■ WHAT THE TASK REQUIRES
Transcribe, word for word, the line containing "right shoulder: (394, 742)" and each line following it through the end of the listing below. Omit all other lines.
>>>>
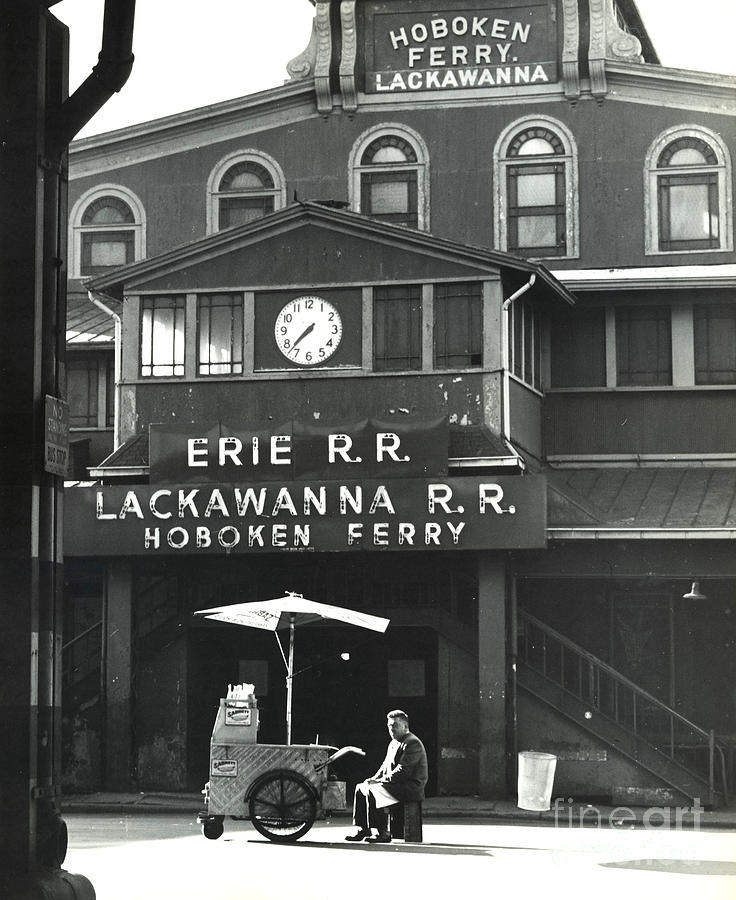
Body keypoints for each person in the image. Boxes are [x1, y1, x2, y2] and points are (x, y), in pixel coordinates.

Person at [345, 709, 428, 843]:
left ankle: (383, 832)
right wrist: (373, 778)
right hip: (397, 784)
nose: (391, 729)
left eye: (395, 725)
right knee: (361, 788)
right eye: (389, 726)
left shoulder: (412, 743)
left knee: (374, 790)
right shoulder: (394, 742)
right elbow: (384, 766)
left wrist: (379, 781)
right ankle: (363, 829)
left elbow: (403, 771)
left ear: (405, 726)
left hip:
<<<<
■ REPLY
right shoulder: (394, 742)
right elbow: (384, 766)
left wrist: (379, 781)
right ankle: (363, 829)
left elbow: (403, 771)
left ear: (405, 726)
left hip:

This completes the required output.